At first glance, one might get the impression that “The Motor Song” is a song about fossil fuels, natural disasters, climate change, and the fact that an alarmingly large number of people – particularly those with plenty of children – couldn’t give a damn about the scientifically proven links between all these things.
In reality, however, “The Motor Song” is one of the most personal songs I’ve written for this album – and one that is very, very important to me, because it sums up a very difficult time in my life.
Five years ago, a chain of unfortunate coincidences led to Mrs K. and I moving to a place in the immediate vicinity of what had recently developed into an unofficial meeting place for young people enthusiastic about combustion engines. In other words: teenagers for whom the greatest thing in the world was to stick a ‘Fuck You, Greta’ sticker on their mopeds and terrorise humanity with them would regularly gather outside our house in the evenings.
Readers who love nature may be familiar with that very particular and unsettling feeling of arriving at a beautiful spot in search of peace and quiet, only for engines to suddenly roar in the distance, backfires to crackle through the air, and you find yourself thinking, “Oh, come on, just drive on.” Well, that’s pretty much how it was for us – except that we could be sure they weren’t driving on, but that the nonsense was getting closer, only to then gather right opposite our house.
Fighting back was a long and arduous process, and in the process we gazed into human abysses we’d always thought only existed in bad TV films. I could tell you things here about parents, children and the social fabric of a village that are so incredibly cringe-worthy you could build an entire influencer career on them. But I don’t want to do that at all. Suffice it to say that we were suddenly forced to deal with a type of person who lived in a completely different reality to us, and whom I believed to have banished from my life a very long time ago.
The first line of the “Motor Song” is actually a real-life conversation we had in our second year here, translated into English:
It was 9 pm and the bedroom was shaking, partly because the sports exhaust was roaring away again and partly because the subwoofer was thumping. The car causing the noise was parked right in the middle of the dirt track in front of my house. So, as I felt another stomach ulcer forming, I went outside and asked the young man responsible why I had to listen to his engine in the middle of the night.
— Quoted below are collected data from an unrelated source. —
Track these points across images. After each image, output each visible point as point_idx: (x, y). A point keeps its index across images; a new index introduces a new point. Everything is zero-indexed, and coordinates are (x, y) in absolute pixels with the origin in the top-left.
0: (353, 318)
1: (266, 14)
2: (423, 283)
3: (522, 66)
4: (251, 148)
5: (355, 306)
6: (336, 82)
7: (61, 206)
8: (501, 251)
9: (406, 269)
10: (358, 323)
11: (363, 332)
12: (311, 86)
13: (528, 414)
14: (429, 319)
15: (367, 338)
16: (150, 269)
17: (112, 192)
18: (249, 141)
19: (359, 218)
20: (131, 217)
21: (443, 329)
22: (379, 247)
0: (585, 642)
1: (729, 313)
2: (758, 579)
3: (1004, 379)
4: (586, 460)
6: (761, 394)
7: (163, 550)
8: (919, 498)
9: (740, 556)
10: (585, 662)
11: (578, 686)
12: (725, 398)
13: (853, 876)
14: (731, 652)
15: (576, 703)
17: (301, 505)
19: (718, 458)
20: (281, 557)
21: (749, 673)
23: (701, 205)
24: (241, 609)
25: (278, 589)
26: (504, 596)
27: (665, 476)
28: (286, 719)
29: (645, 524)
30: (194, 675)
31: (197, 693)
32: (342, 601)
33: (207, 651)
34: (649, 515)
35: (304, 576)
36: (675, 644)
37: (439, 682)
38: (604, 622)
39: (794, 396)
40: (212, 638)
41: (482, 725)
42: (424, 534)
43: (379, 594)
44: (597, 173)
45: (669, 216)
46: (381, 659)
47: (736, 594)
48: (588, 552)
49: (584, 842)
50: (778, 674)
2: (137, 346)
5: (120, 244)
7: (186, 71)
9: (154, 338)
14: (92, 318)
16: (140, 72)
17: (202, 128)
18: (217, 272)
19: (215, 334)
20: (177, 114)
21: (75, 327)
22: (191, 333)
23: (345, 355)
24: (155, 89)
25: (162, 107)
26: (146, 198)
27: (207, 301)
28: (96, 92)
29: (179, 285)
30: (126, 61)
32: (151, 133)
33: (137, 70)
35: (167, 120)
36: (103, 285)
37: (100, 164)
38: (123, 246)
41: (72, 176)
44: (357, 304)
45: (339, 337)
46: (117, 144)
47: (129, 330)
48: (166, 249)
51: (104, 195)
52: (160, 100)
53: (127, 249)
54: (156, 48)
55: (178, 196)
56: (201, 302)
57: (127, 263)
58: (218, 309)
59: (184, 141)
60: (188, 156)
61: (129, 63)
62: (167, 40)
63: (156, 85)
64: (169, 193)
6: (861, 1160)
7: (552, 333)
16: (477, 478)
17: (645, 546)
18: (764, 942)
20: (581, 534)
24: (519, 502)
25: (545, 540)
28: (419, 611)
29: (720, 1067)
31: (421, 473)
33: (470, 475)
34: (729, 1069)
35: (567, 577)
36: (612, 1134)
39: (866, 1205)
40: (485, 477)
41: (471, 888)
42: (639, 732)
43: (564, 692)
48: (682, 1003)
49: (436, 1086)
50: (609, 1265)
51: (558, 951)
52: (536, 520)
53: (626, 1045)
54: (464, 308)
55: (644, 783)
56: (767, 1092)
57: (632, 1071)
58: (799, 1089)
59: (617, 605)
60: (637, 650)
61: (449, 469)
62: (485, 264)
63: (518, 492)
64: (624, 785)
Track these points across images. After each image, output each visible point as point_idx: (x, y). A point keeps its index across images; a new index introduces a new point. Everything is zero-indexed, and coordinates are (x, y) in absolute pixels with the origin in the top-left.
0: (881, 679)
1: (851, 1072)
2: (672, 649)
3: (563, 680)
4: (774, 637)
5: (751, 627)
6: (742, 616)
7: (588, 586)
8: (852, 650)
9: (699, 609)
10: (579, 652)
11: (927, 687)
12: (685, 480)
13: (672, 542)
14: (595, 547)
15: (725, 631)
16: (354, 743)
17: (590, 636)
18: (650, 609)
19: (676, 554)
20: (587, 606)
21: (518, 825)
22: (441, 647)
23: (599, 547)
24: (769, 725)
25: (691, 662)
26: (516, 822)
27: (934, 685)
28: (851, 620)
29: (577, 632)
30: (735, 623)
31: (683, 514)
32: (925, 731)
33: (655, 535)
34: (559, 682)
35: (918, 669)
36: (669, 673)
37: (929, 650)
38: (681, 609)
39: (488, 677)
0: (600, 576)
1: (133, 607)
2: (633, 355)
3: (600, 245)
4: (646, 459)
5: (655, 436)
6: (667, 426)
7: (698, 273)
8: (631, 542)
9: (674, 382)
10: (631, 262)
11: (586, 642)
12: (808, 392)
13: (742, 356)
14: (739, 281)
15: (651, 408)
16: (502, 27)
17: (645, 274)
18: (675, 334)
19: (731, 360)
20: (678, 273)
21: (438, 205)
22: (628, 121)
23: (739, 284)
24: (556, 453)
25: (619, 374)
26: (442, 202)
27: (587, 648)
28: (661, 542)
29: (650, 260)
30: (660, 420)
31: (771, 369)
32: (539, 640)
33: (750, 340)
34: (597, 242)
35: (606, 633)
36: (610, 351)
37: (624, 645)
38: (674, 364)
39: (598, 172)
His reply was: “Yeah, er, the motor was broken, but now it’s good again.”
I pointed out that I couldn’t care less and that I didn’t want to hear his motor. To which he replied (in all seriousness): “Yeah, but where else am I supposed to try it?”
My reply – “Why don’t you try it in front of your mother’s house? I’m sure she’d love that” – actually gave him pause for thought. Suddenly, Kant and the categorical imperative seemed to hover between us in the air, almost like ghosts, and although I don’t think he’d ever heard of either, I could see that something was stirring within him; he was seriously pondering the question of right and wrong. And all of a sudden, for a brief moment, I could see what was actually there: a poor, confused young man whose children and grandchildren will suffer terribly because we live in a time when more and more people are losing their moral compass.
And so ‘Motor Song’ is not just a song about combustion engines, climate change and rampant petromasculinity, but it is also a song about the oppressive feeling of sharing the same street, the same time and the same planet with some people – yet no longer the same reality.